*EXERCISE OBJECTIVE*: Word for word, and with pictures excluded, copy out all the records that follow.

Segment Open

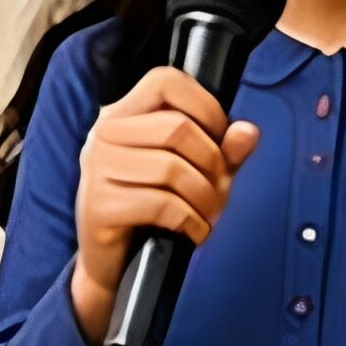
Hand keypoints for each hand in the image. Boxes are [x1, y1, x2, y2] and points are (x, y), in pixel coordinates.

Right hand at [70, 66, 258, 343]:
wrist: (114, 264)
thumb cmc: (153, 209)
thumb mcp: (196, 171)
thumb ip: (224, 149)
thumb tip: (248, 131)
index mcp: (125, 114)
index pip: (166, 81)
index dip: (204, 105)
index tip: (219, 137)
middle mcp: (105, 134)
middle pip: (177, 127)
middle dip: (213, 162)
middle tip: (218, 187)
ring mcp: (97, 169)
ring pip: (172, 167)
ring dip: (204, 196)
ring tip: (208, 212)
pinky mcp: (100, 206)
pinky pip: (161, 204)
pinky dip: (190, 220)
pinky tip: (193, 229)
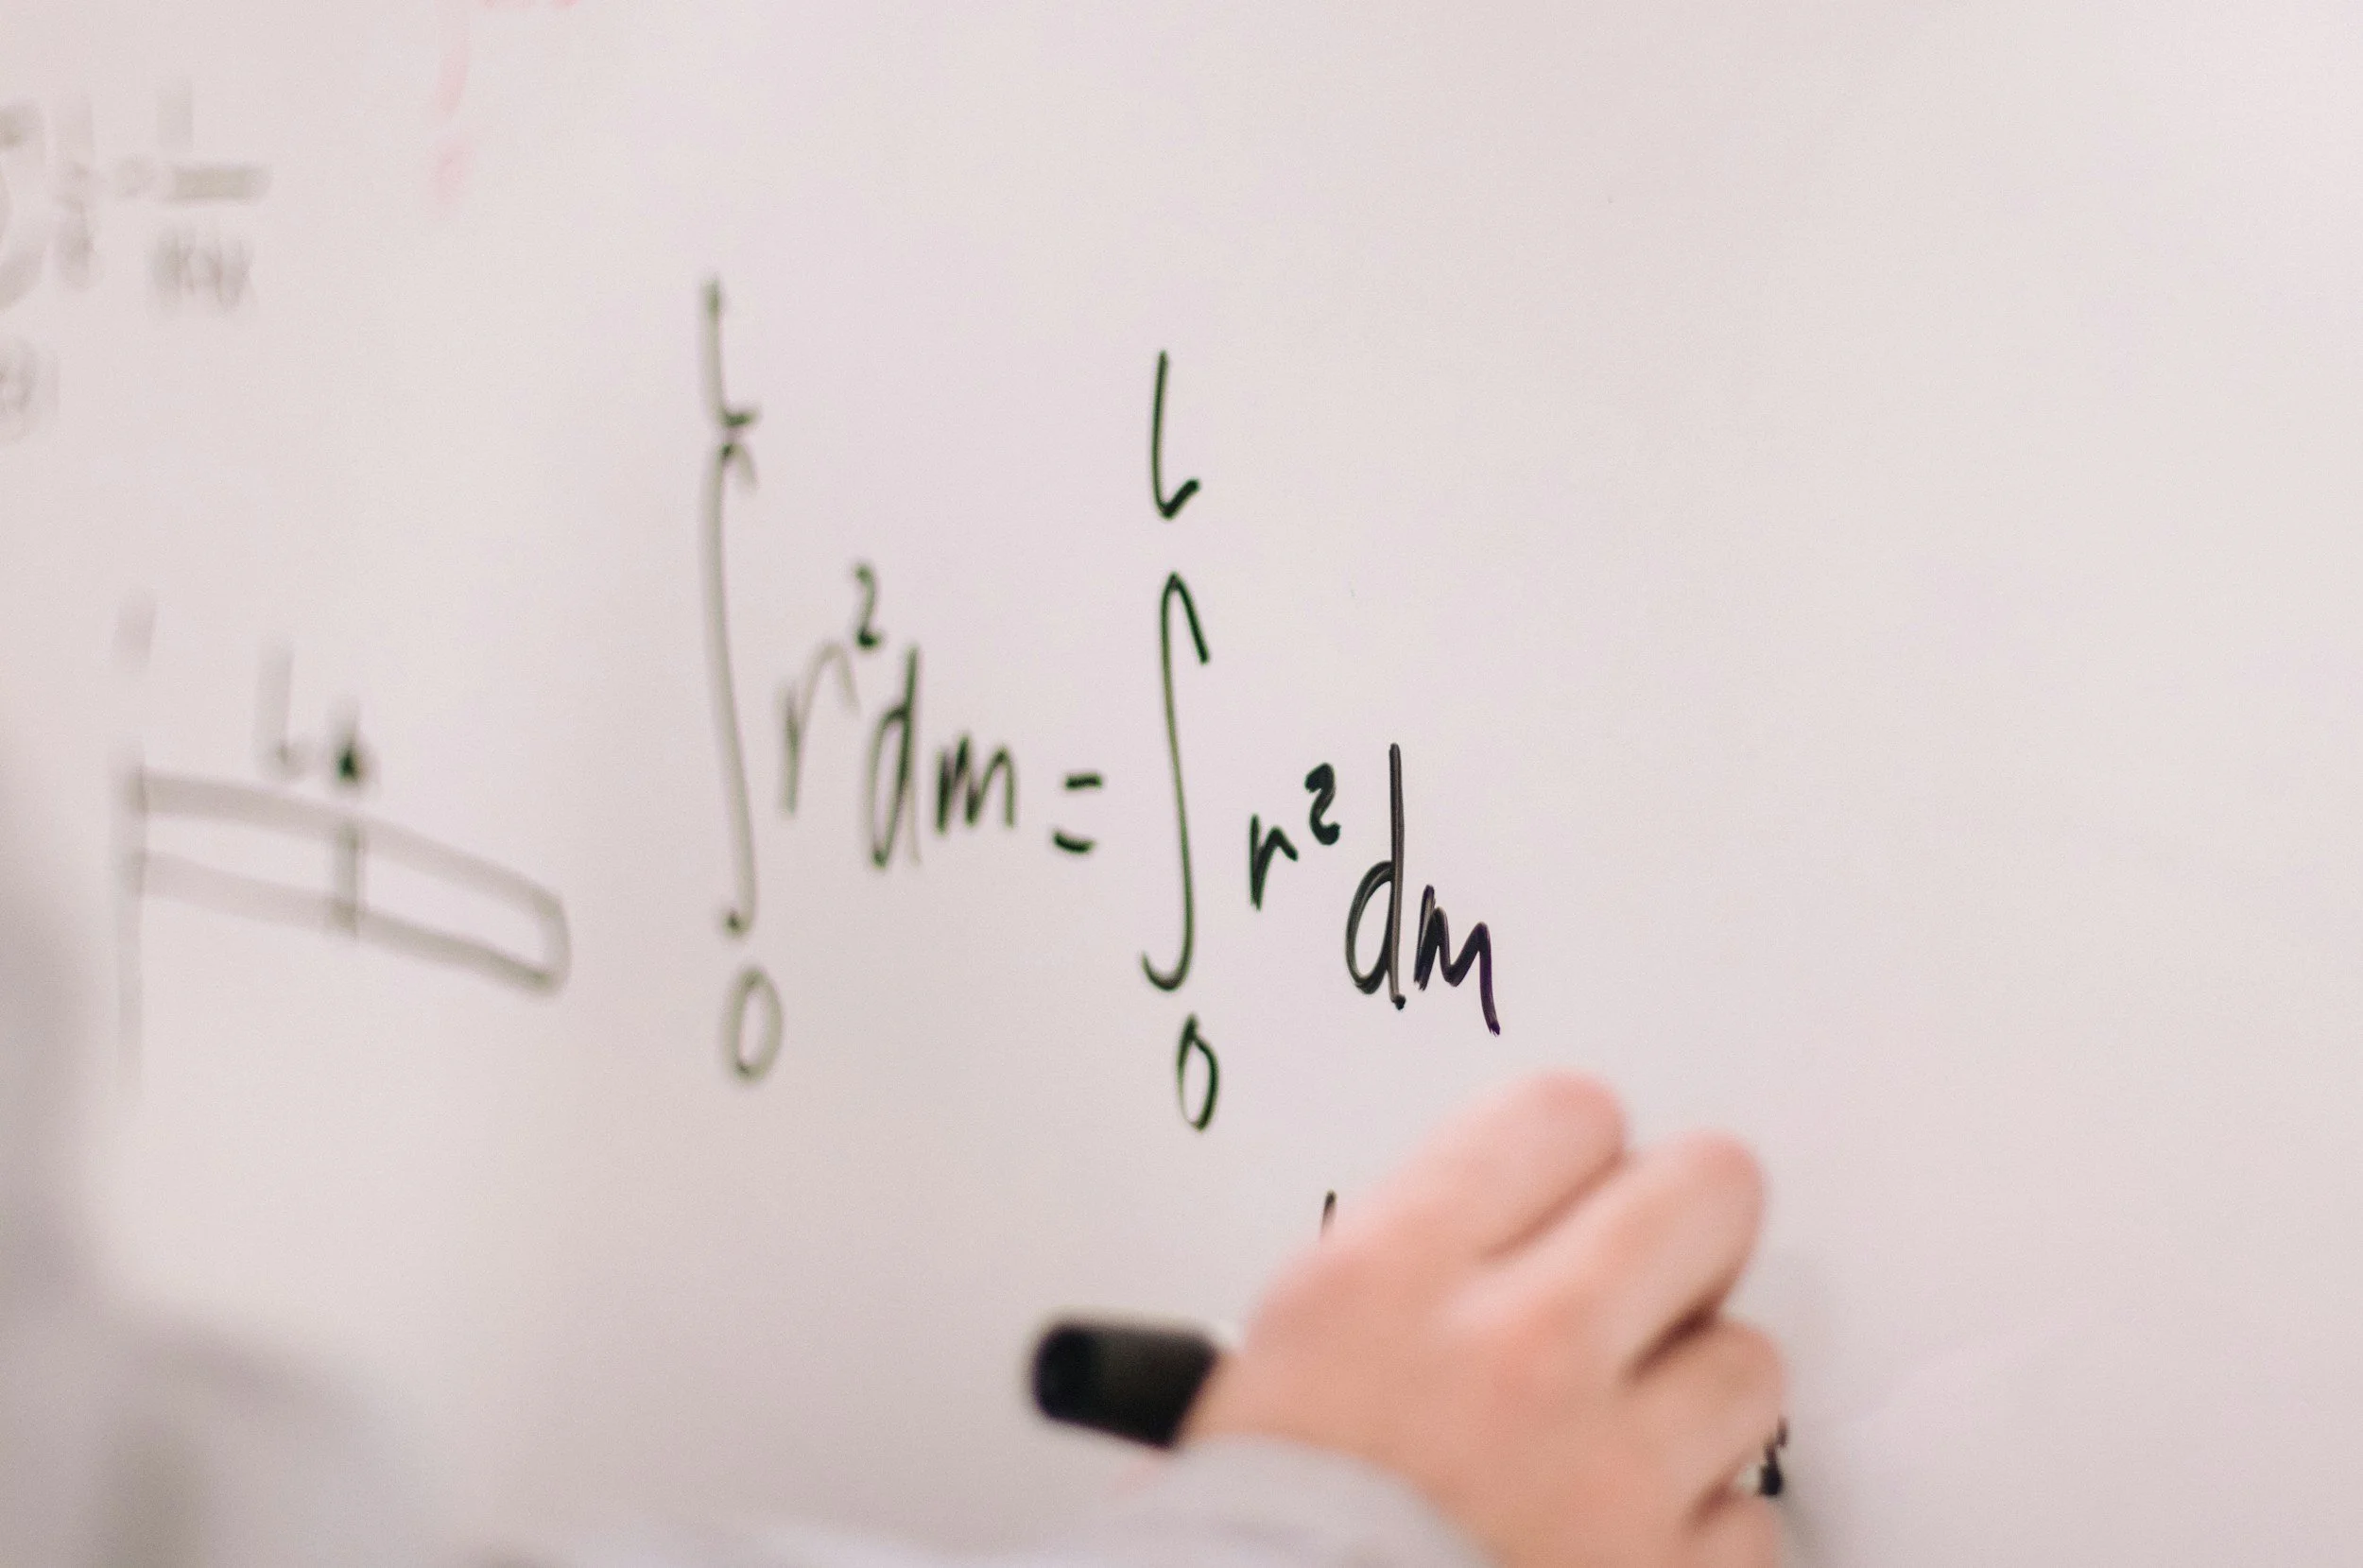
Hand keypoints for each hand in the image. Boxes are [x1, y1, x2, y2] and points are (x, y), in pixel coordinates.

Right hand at [1186, 1073, 1781, 1567]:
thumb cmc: (1260, 1528)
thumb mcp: (1295, 1341)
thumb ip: (1423, 1250)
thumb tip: (1535, 1208)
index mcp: (1395, 1276)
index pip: (1568, 1112)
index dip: (1577, 1154)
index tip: (1572, 1191)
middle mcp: (1515, 1354)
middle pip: (1705, 1192)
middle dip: (1685, 1228)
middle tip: (1650, 1275)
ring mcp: (1607, 1474)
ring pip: (1746, 1360)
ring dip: (1694, 1398)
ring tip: (1613, 1437)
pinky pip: (1749, 1518)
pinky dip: (1698, 1533)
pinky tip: (1622, 1536)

Segment Closed

*RESULT OF THIS TASK*:
Hand keypoints for each hand in the image. Boxes are [x1, y1, x2, y2] and points are (x, y), in pixel coordinates.

Right hand at [70, 66, 258, 343]:
wrist: (114, 264)
thumb cmc: (153, 209)
thumb mcp: (196, 171)
thumb ip: (224, 149)
thumb tip: (248, 131)
index mcp: (125, 114)
index pip: (166, 81)
index dip: (204, 105)
index tip: (219, 137)
middle mcp: (105, 134)
middle pip: (177, 127)
middle dip: (213, 162)
middle tip: (218, 187)
ring mcp: (97, 169)
ring pip: (172, 167)
ring dip: (204, 196)
ring tip: (208, 212)
pinky mcp: (100, 206)
pinky pip: (161, 204)
pinky dip: (190, 220)
pinky tip: (193, 229)
Hand keypoints for each hand in the image. Boxes are [x1, y1, x2, y2] and points are (x, y), in pixel coordinates.

Right hand at [1186, 1073, 1781, 1567]:
thumb cmc: (1260, 1528)
thumb mcp: (1295, 1341)
thumb ip: (1423, 1250)
thumb tip: (1535, 1208)
index mcp: (1395, 1276)
index pip: (1568, 1112)
index dip: (1577, 1154)
index tip: (1572, 1191)
middle mcp: (1515, 1354)
middle pip: (1705, 1192)
middle dip: (1685, 1228)
middle tip: (1650, 1275)
ring mcp: (1607, 1474)
ring pip: (1746, 1360)
ring dip: (1694, 1398)
ring tip: (1613, 1437)
pinky pip: (1749, 1518)
pinky dip: (1698, 1533)
pinky tip: (1622, 1536)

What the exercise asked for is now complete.